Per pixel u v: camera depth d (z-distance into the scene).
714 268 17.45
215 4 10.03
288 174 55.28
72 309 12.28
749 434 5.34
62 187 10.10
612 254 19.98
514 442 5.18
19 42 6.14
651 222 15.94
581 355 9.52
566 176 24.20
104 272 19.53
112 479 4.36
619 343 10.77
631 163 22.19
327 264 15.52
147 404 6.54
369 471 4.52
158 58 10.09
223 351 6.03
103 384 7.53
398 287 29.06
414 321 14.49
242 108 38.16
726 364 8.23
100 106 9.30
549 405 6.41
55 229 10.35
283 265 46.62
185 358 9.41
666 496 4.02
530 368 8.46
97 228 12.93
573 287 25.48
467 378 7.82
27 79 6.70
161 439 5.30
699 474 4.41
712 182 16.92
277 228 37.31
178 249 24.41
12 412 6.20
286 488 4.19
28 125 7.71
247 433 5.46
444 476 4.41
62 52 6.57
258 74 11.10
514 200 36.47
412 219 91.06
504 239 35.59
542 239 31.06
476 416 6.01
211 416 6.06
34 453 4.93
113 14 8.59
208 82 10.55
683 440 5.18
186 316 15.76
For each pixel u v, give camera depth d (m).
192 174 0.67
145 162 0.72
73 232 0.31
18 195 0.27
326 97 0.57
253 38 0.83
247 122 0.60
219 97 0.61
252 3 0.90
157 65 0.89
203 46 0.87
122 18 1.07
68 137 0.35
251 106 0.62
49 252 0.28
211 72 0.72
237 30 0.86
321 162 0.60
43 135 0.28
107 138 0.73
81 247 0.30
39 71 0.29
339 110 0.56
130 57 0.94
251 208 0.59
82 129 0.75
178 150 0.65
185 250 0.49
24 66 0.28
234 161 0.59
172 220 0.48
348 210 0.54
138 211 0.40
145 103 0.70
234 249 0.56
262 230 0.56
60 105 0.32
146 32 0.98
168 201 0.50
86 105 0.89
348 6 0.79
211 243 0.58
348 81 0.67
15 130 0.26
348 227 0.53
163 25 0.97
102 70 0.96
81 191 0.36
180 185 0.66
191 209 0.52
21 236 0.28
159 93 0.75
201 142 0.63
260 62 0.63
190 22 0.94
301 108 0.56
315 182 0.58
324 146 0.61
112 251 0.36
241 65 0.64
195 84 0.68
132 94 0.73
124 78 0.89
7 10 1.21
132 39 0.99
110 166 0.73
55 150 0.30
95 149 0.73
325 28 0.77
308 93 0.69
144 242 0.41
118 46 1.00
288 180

→ **TASK DETAILS**
Please filter the entries above down to the lines holding "pixel" and copy them.

→ **RESPONSE AREA**
Per pixel u v: camera depth d (z-distance into the scene).
For each pixel u v, give camera depth d (m).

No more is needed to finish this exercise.